→ **Exercise description**: From the records below, please return each line that holds the word "Feminist".

→ **Input**:

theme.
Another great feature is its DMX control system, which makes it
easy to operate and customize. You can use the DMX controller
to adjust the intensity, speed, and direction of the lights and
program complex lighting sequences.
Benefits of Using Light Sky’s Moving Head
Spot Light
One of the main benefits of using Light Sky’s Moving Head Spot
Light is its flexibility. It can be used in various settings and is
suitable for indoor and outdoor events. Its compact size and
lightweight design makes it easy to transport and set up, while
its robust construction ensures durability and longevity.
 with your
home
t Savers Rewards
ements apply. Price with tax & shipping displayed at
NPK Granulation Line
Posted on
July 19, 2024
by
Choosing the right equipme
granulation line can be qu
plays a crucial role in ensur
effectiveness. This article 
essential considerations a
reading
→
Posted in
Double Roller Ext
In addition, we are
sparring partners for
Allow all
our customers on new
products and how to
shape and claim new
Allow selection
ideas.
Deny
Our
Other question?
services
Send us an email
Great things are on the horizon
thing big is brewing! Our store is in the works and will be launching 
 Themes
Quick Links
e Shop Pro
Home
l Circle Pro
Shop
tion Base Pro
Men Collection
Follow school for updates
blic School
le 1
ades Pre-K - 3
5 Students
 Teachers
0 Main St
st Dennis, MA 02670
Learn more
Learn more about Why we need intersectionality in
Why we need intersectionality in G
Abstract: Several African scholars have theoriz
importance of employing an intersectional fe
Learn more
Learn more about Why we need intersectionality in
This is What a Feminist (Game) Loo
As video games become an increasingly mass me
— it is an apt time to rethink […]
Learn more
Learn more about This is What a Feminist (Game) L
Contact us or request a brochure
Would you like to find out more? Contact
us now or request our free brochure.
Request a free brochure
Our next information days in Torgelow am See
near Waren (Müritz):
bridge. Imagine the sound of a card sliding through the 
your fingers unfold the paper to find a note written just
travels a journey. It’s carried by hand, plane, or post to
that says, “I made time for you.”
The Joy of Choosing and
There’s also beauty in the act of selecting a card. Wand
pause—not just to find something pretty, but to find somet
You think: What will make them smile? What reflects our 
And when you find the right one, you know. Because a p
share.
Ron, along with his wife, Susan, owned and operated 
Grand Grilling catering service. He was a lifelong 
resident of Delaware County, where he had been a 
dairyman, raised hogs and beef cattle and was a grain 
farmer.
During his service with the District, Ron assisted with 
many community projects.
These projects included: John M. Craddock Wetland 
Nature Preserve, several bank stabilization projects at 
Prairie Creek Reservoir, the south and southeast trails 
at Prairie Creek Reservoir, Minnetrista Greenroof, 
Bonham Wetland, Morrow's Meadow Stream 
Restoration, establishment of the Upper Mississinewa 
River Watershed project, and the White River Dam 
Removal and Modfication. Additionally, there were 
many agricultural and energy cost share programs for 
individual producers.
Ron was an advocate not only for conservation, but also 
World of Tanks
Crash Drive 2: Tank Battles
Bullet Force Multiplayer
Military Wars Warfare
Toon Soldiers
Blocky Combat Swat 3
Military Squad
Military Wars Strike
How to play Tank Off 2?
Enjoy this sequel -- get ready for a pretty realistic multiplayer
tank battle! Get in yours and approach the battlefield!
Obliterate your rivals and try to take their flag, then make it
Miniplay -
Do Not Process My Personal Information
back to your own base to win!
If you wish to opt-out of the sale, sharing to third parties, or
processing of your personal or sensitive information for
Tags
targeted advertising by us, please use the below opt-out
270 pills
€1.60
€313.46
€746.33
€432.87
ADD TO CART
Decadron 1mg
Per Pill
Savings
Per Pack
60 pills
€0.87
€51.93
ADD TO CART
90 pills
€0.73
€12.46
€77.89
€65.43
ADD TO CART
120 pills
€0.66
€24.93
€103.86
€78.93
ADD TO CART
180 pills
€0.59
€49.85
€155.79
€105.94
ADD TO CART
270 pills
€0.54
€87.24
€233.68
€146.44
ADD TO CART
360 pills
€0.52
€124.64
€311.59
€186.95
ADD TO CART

→ **Answer to this problem**:
This is What a Feminist (Game) Loo
Learn more about This is What a Feminist (Game) L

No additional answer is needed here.